From left to right: Minister of Infrastructure Kinga Surma, Niagara West MPP Sam Oosterhoff, Grimsby CAO Harry Schlange, Mayor Jeff Jordan, and regional councillor for the municipality Wayne Fertich.
Ontario’s Minister of Infrastructure Kinga Surma joined Niagara West MPP Sam Oosterhoff in Grimsby on Thursday to announce $16 million in provincial funding to expand and renovate the town’s Peach King Centre.
The multi-million dollar investment will help create a fully equipped recreation facility and community hub with improved accessibility, a full-sized gymnasium, an accessible indoor walking and wheeling track, as well as a new creative outdoor recreation space. In addition, the funding will help build more gathering spaces and multi-purpose rooms for use by the Grimsby community, including youth, cultural, preschool and EarlyON spaces.
“For a strong [pandemic] recovery, we know that healthy people are essential for a healthy economy,” said MPP Oosterhoff. “This includes investment in local infrastructure that supports fitness, community sports, and wellbeing.”
“By investing in local projects here in Grimsby and across the rest of the province, Premier Doug Ford and the Ontario government are helping to protect and strength communities, create jobs, and contribute to our province’s economic recovery and growth.”
Over the next decade, the Ford government plans to spend over $145 billion on key infrastructure projects, including strategic investments in schools, transit systems, highways, and hospitals. Locally, this includes the redeveloped West Lincoln Memorial Hospital site, just down the road from the Peach King Centre, as well as the brand-new South Niagara Hospital in Niagara Falls.
“As the COVID-19 pandemic has clearly highlighted, investments in the health and wellness of Ontarians are more critical than ever,” said Minister Surma. “That’s why our government is making these kinds of community investments a priority.”
In total, the expansion and renovation of the Peach King Centre will cost approximately $21 million.
“This expansion project creates the potential for so many recreation and leisure opportunities,” said Sarah Sweeney, Grimsby’s director of Parks, Recreation and Culture. “From a free community walking track, to improved arena spaces, to a gymnasium [that will] support programs and clubs of all ages, to multipurpose space that can support an art class, or a workshop, or a special interest group, and much more.”

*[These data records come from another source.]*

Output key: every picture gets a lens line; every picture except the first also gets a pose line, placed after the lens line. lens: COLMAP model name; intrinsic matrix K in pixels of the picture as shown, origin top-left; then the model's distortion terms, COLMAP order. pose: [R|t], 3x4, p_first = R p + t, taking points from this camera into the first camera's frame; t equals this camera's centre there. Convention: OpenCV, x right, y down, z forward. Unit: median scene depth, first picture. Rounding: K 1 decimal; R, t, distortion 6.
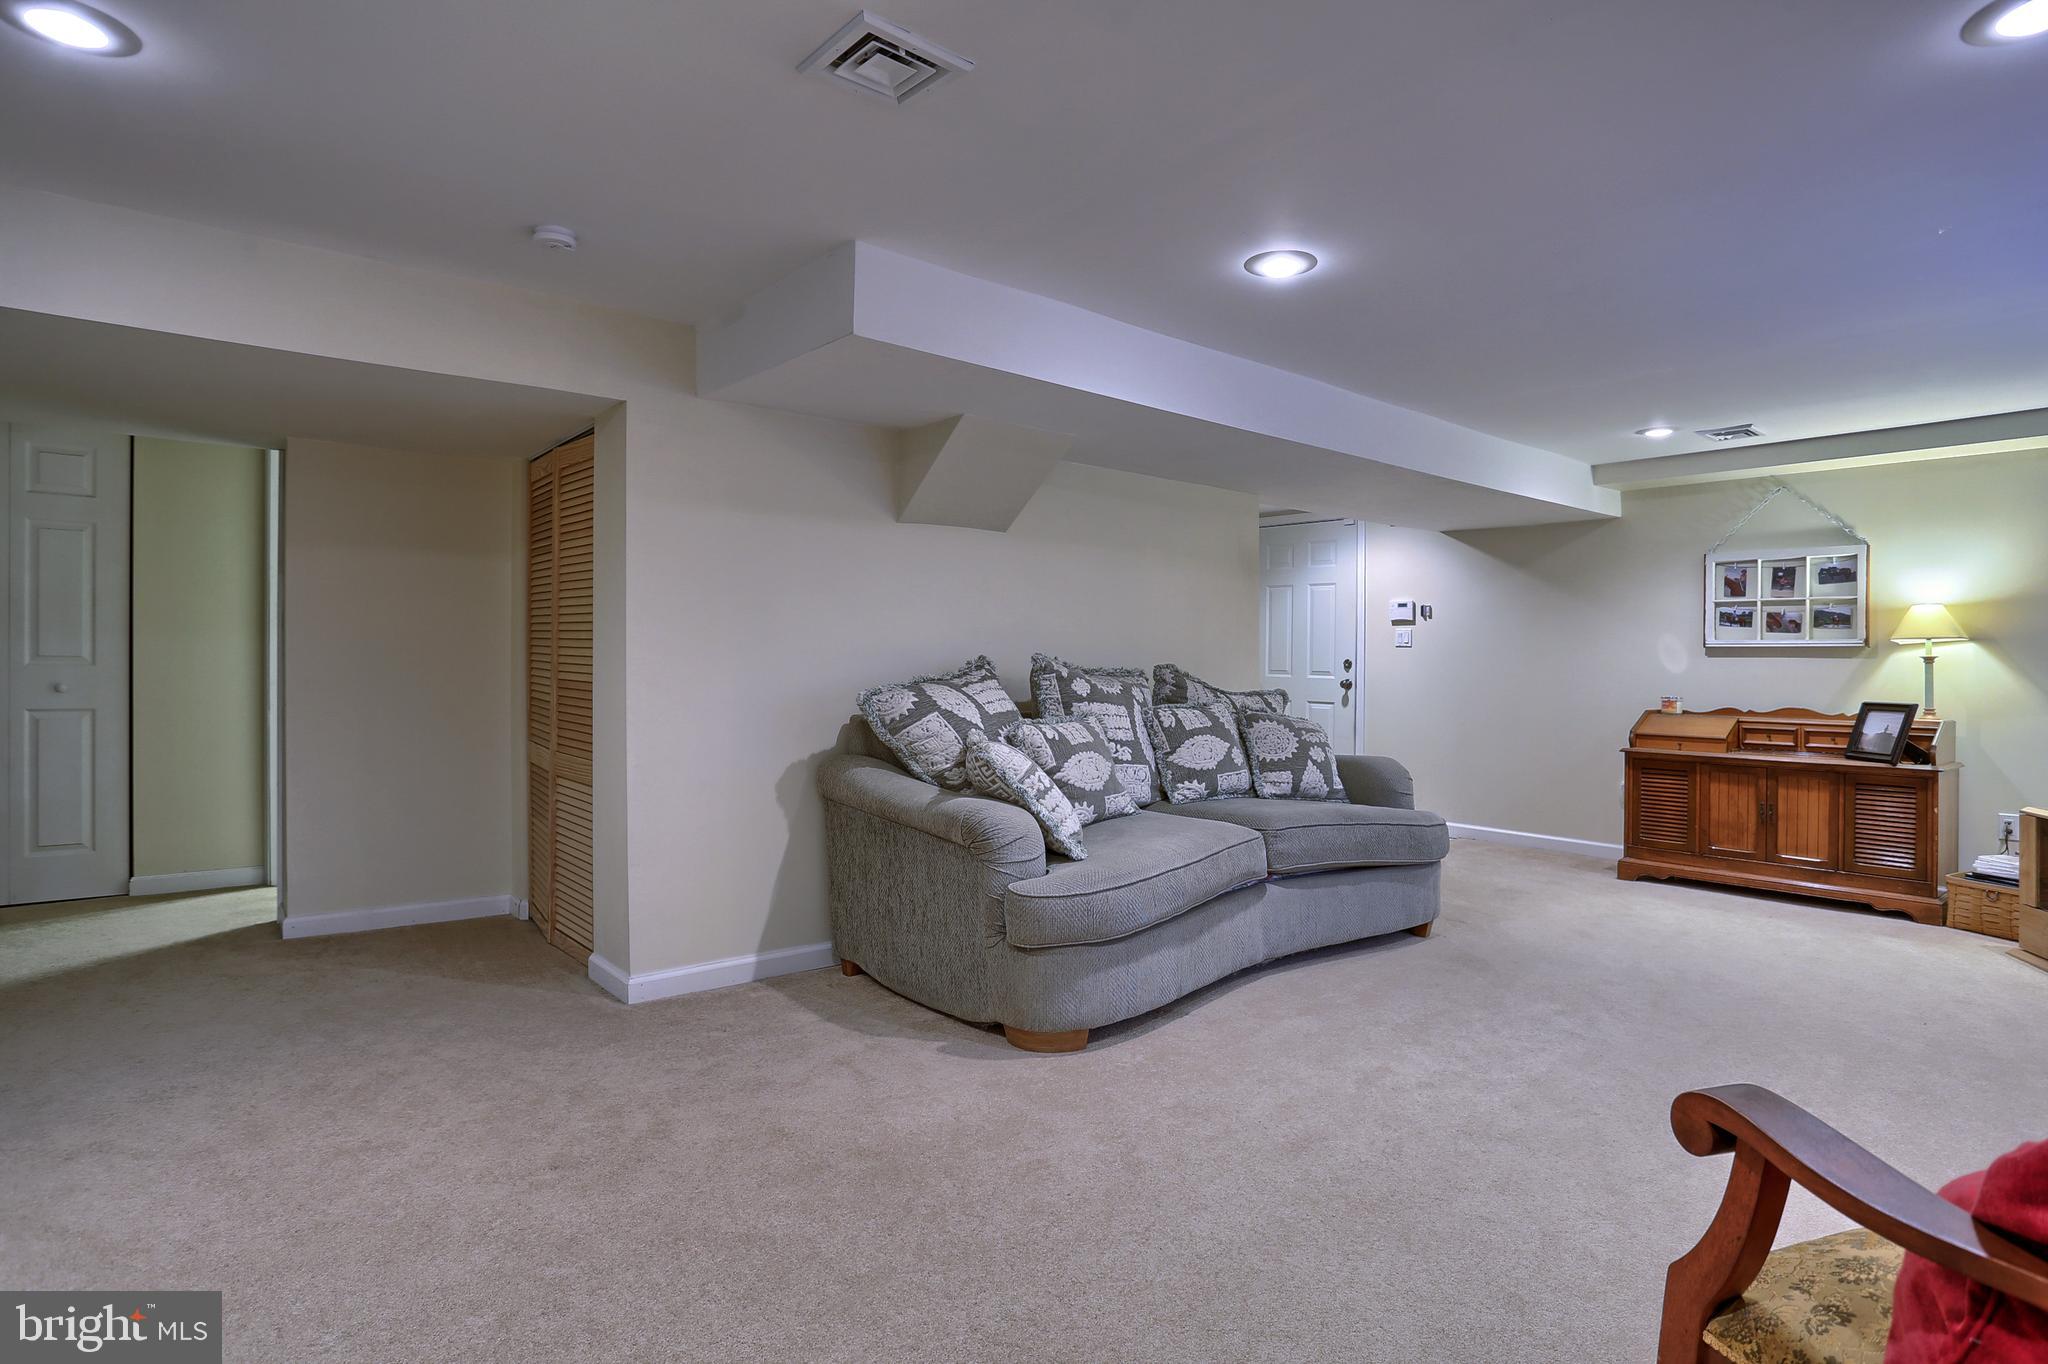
lens RADIAL K [[1088.1, 0, 1024.0], [0, 1088.1, 693.9], [0, 0, 1]] dist [-0.081736, 0.037675]
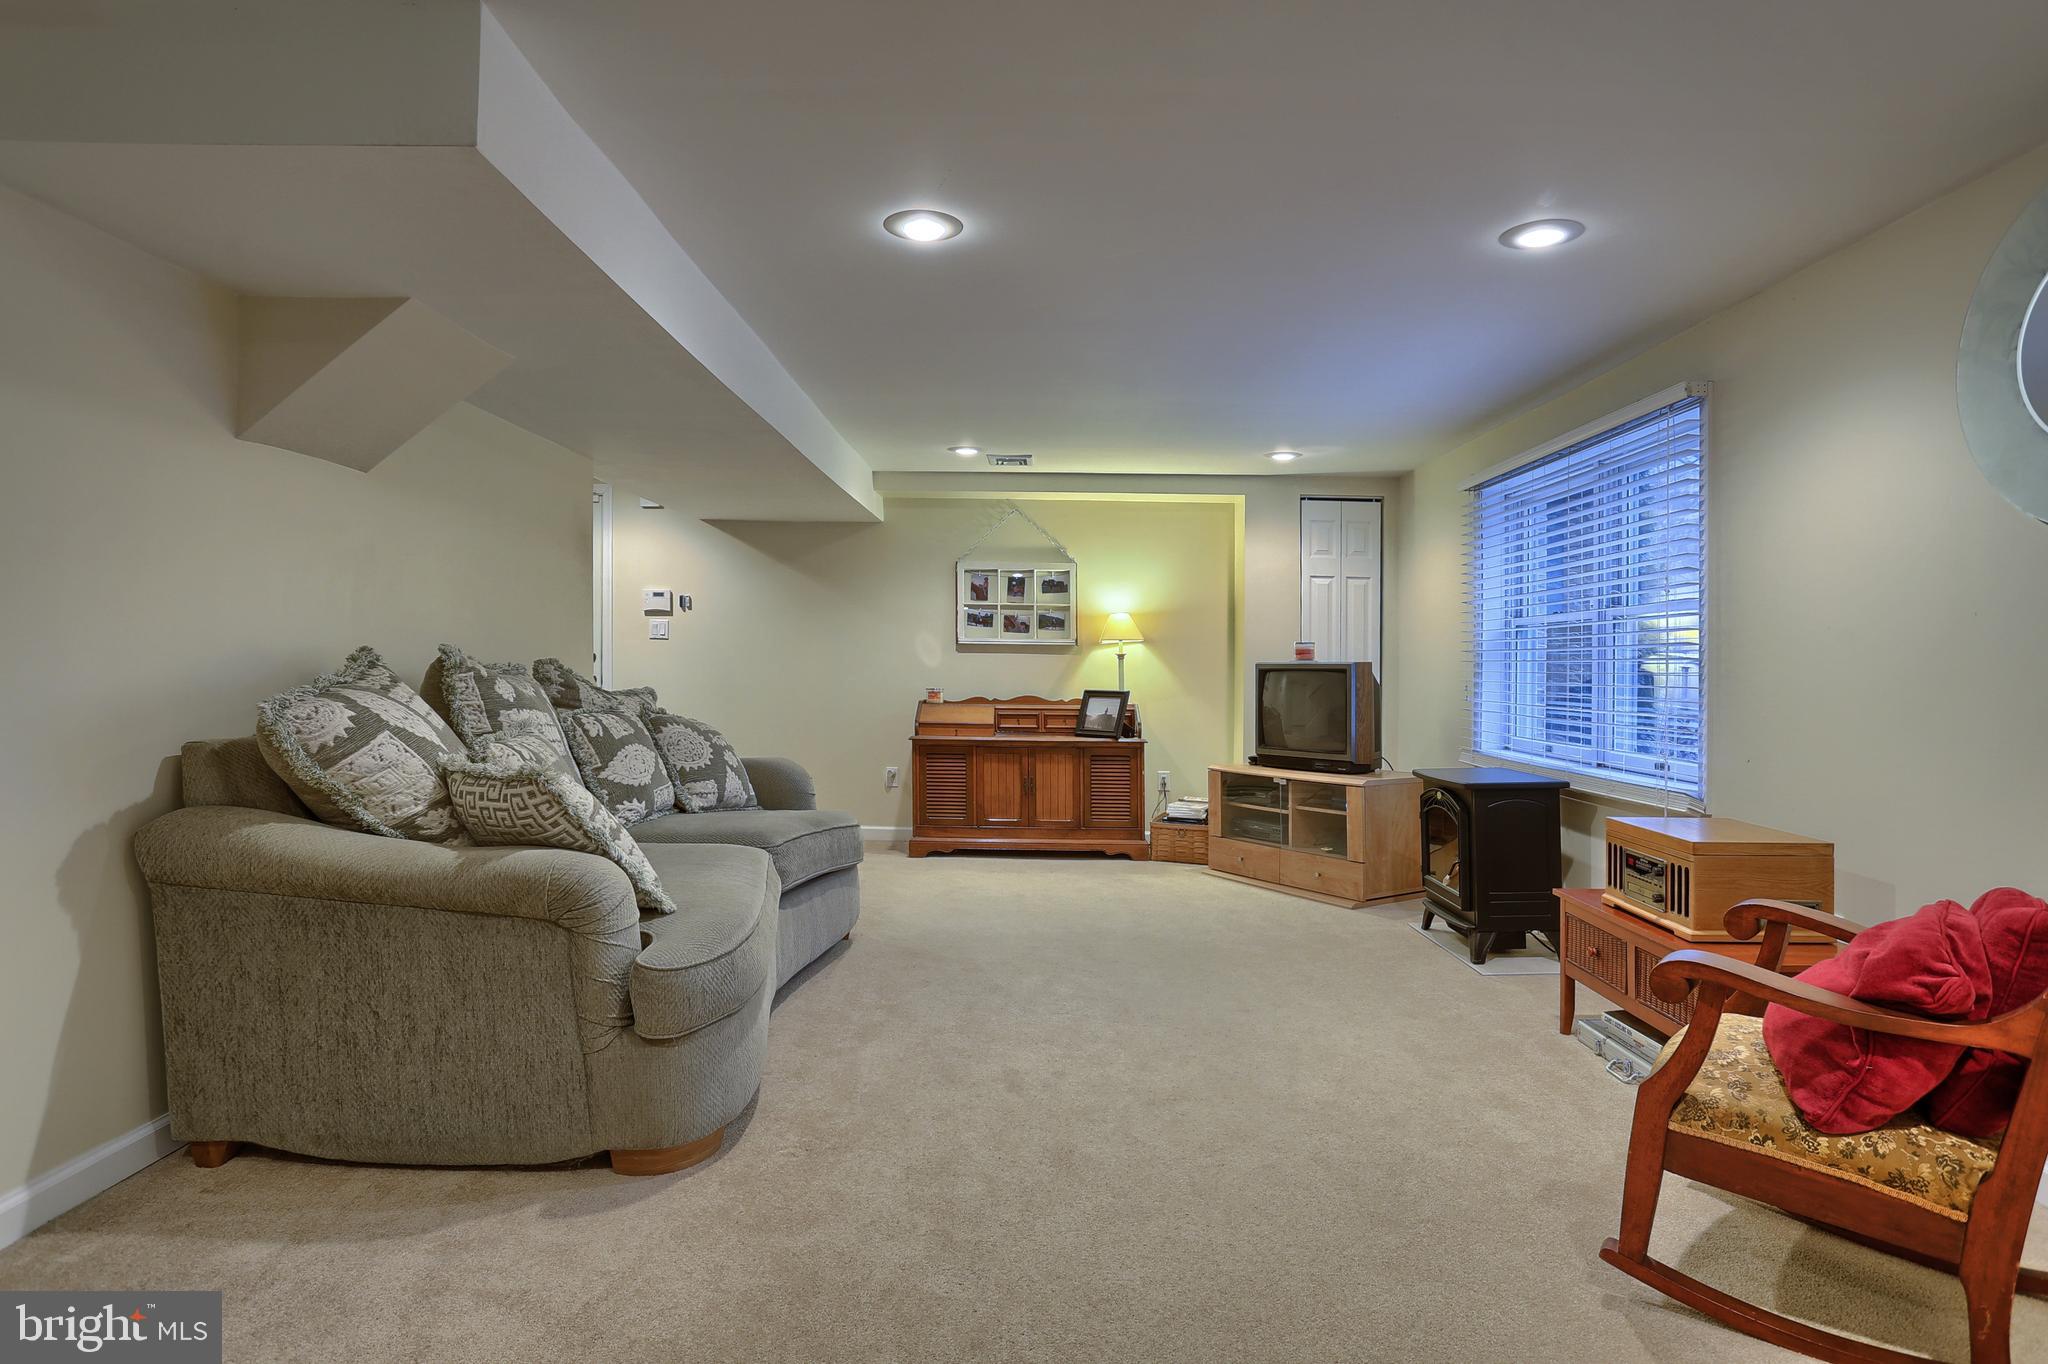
lens RADIAL K [[1122.9, 0, 1024.0], [0, 1122.9, 682.0], [0, 0, 1]] dist [-0.073738, 0.042002]
pose [[0.644832, -0.012582, 0.764221, -0.277246], [0.014926, 0.999881, 0.003868, -0.008294], [-0.764179, 0.008913, 0.644943, 0.204236]]
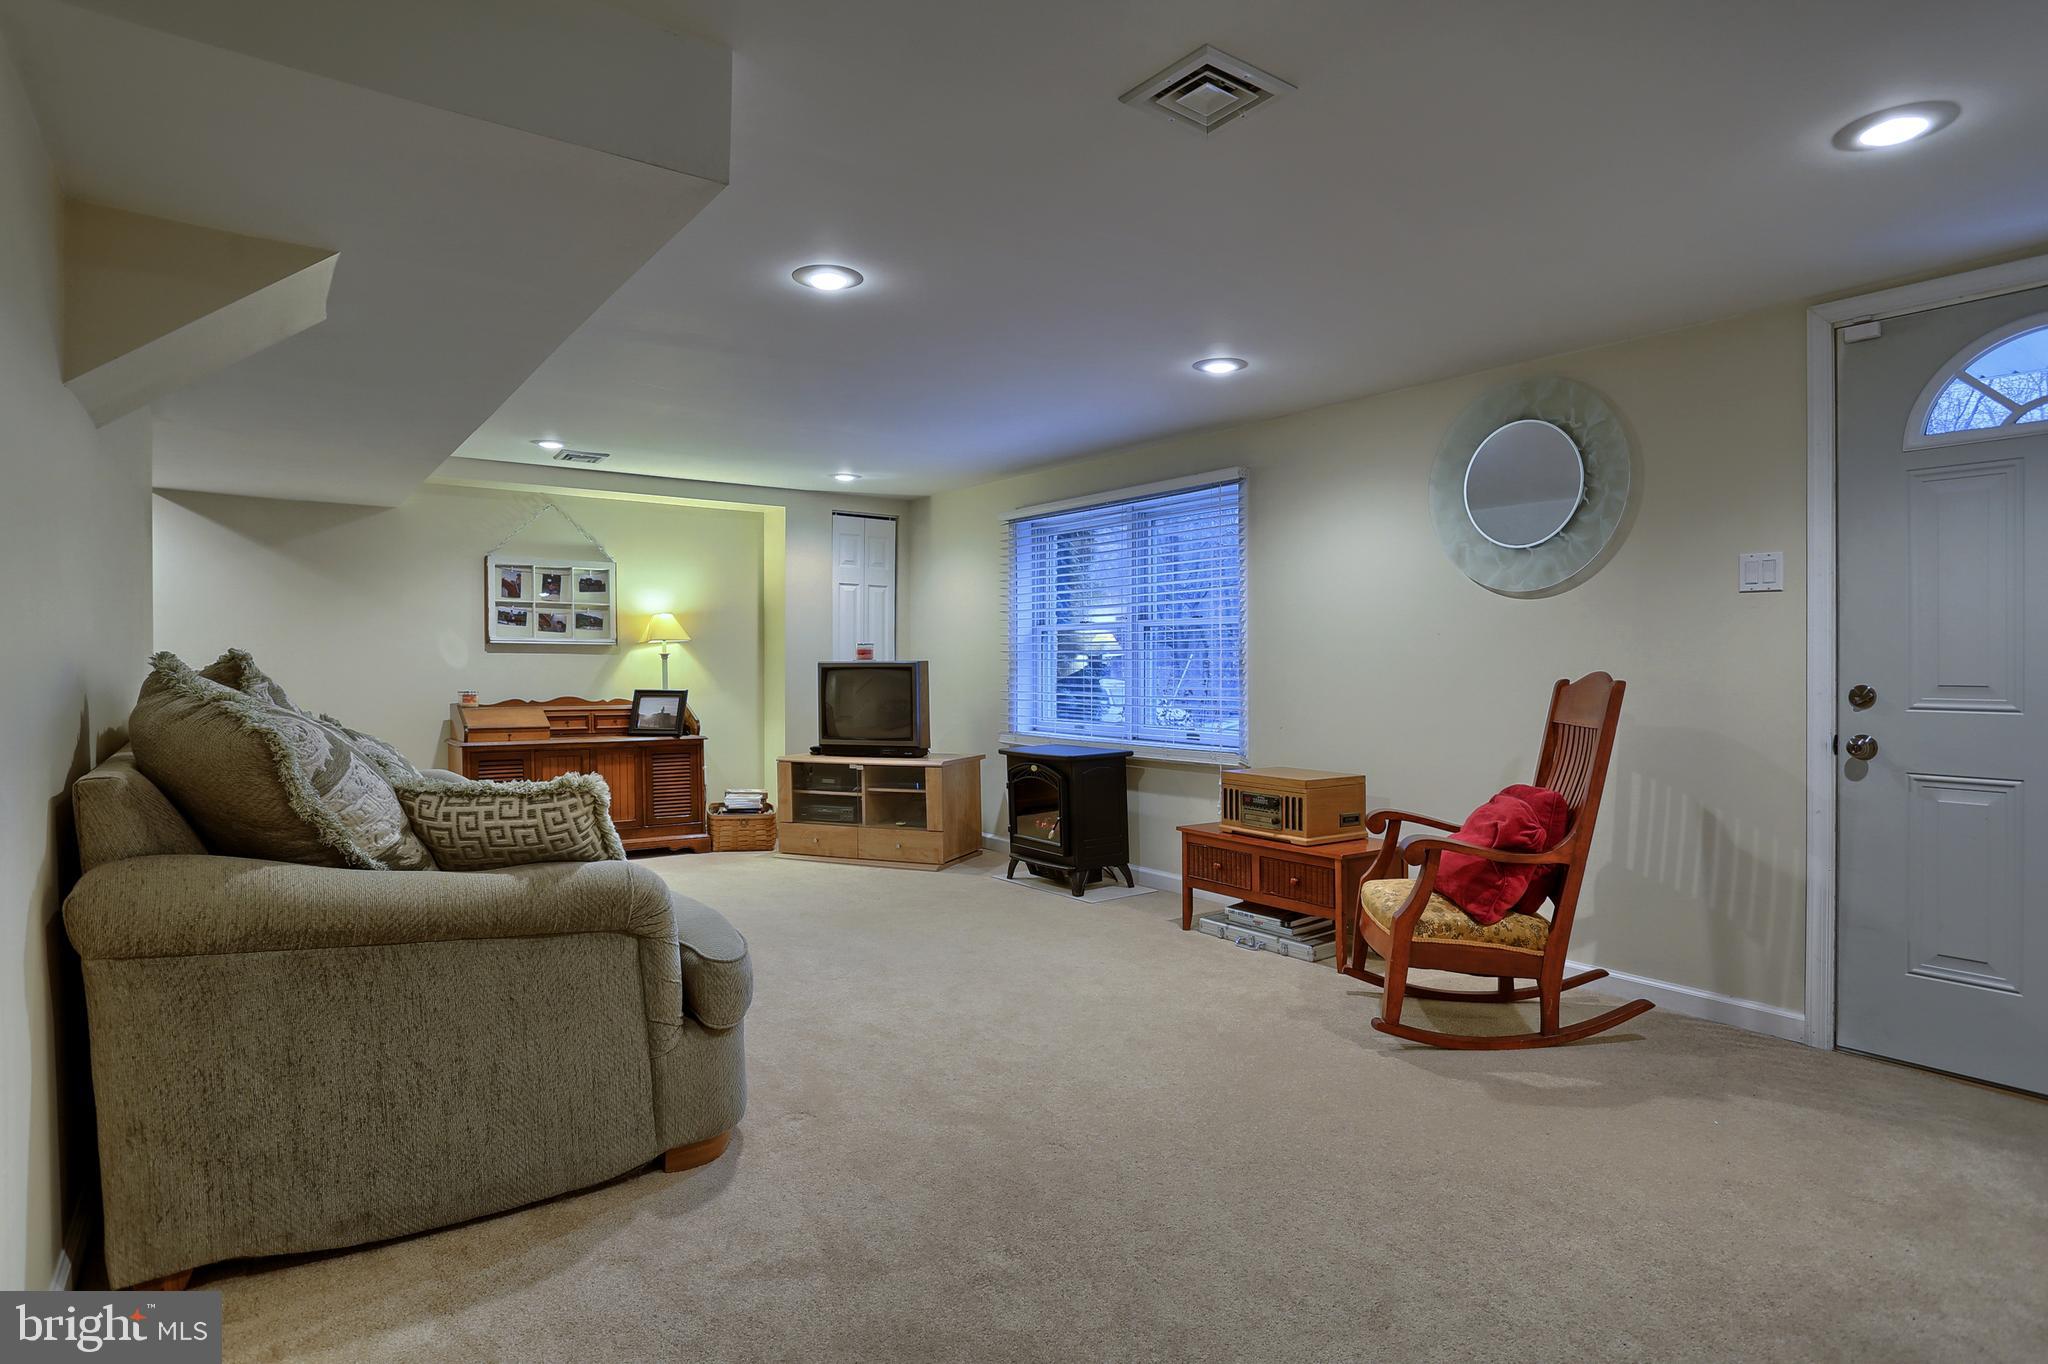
lens RADIAL K [[1124.5, 0, 1021.1], [0, 1124.5, 666.8], [0, 0, 1]] dist [-0.074909, 0.043983]
pose [[0.063048, -0.008957, 0.997970, -0.520558], [0.022932, 0.999709, 0.007524, -0.020027], [-0.997747, 0.022411, 0.063235, 0.477599]]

Sweeney, who was instrumental in creating the funding application that was sent to the province, told The Niagara Independent that the additional space and renovations will help Grimsby host more indoor community activities that were previously limited, such as pickleball, basketball, and seniors programming.
“Indoor leisure space has been a limitation for many sports and activities in our community,” said Sweeney. “We are excited to bring this project forward to create that capacity for new opportunities to grow.”
Shovels are expected to be in the ground next spring or summer, with completion slated for 12 to 18 months after commencement of the project.